Weighted networks are supported by
empirical_weightednetwork
, and have the format
# weighted_network.nw
# Comment and header work like for unweighted networks
# Weightes are specified after each neighbour, separated by a colon (:)
1 2:1.5 3:2 4:2.5 5:3
2 3:2.5 4:3 5:3.5
3 4:3.5 6:4.5
# Weights are summed over all occurences of a specific link
4 6:3
6 4:2
6
To read this file, which defines the same weighted network as
wnw
above, we do
wnw3 <- empirical_weightednetwork(path="weighted_network.nw")
Again, gzip-compressed files are supported if gzip
is
installed, and the separators between neighbour-weight pairs and between
neighbours and weights can be specified, see
help(empirical_weightednetwork)
. Note that in the example
above, link \((4,6)\) now weight \(5\) since the weights of the two
occurrences of that link are summed
network_neighbour_weight(wnw3, 4, 4)
#> $n
#> [1] 1
#>
#> $w
#> [1] 2.5
Packaged empirical networks
empirical_network()
can download packaged networks
directly from the NEXTNet-EmpiricalNetworks
repository, which contains a selection of empirical networks from the
SNAP (Leskovec and Krevl, 2014), ICON (Clauset et
al., 2016) and KONECT
(Kunegis, 2013)
databases.
We can download and import the “gowalla” network found in the SNAP database with
gowalla_nw <- empirical_network(name='gowalla')

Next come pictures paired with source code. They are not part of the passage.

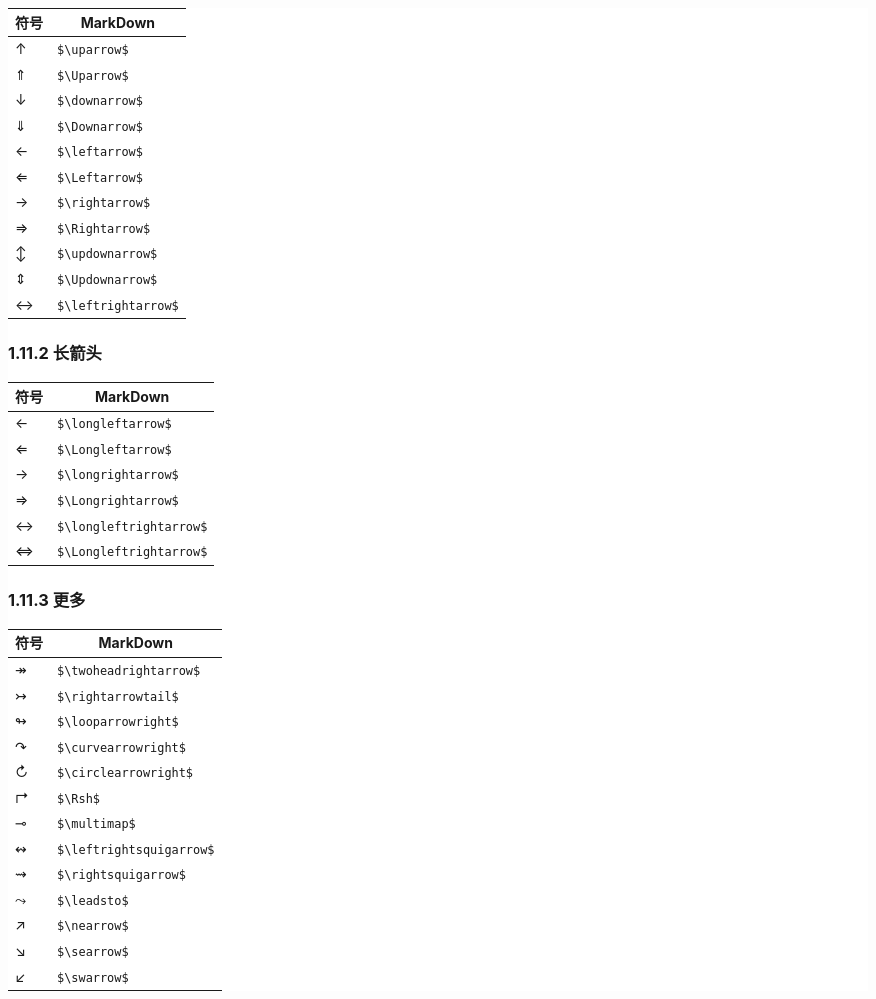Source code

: | 符号 | MarkDown |
| ---- | -------- |
| $\uparrow$ | `$\uparrow$` |
| $\Uparrow$ | `$\Uparrow$` |
| $\downarrow$ | `$\downarrow$` |
| $\Downarrow$ | `$\Downarrow$` |
| $\leftarrow$ | `$\leftarrow$` |
| $\Leftarrow$ | `$\Leftarrow$` |
| $\rightarrow$ | `$\rightarrow$` |
| $\Rightarrow$ | `$\Rightarrow$` |
| $\updownarrow$ | `$\updownarrow$` |
| $\Updownarrow$ | `$\Updownarrow$` |
| $\leftrightarrow$ | `$\leftrightarrow$` |

### 1.11.2 长箭头

| 符号 | MarkDown |
| ---- | -------- |
| $\longleftarrow$ | `$\longleftarrow$` |
| $\Longleftarrow$ | `$\Longleftarrow$` |
| $\longrightarrow$ | `$\longrightarrow$` |
| $\Longrightarrow$ | `$\Longrightarrow$` |
| $\longleftrightarrow$ | `$\longleftrightarrow$` |
| $\Longleftrightarrow$ | `$\Longleftrightarrow$` |

### 1.11.3 更多

| 符号 | MarkDown |
| ---- | -------- |
| $\twoheadrightarrow$ | `$\twoheadrightarrow$` |
| $\rightarrowtail$ | `$\rightarrowtail$` |
| $\looparrowright$ | `$\looparrowright$` |
| $\curvearrowright$ | `$\curvearrowright$` |
| $\circlearrowright$ | `$\circlearrowright$` |
| $\Rsh$ | `$\Rsh$` |
| $\multimap$ | `$\multimap$` |
| $\leftrightsquigarrow$ | `$\leftrightsquigarrow$` |
| $\rightsquigarrow$ | `$\rightsquigarrow$` |
| $\leadsto$ | `$\leadsto$` |
| $\nearrow$ | `$\nearrow$` |
| $\searrow$ | `$\searrow$` |
| $\swarrow$ | `$\swarrow$` |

#> Downloading gowalla.gz to ~/.cache/NEXTNetR-EmpiricalNetworks/undirected
and plot its degree distribution in a double-logarithmic plot
ggplot(data.frame(degree=network_outdegree(gowalla_nw, 1:network_size(gowalla_nw)))) +
geom_density(aes(x=degree, y=after_stat(count)), bw=0.15) +
scale_x_log10() +
scale_y_log10()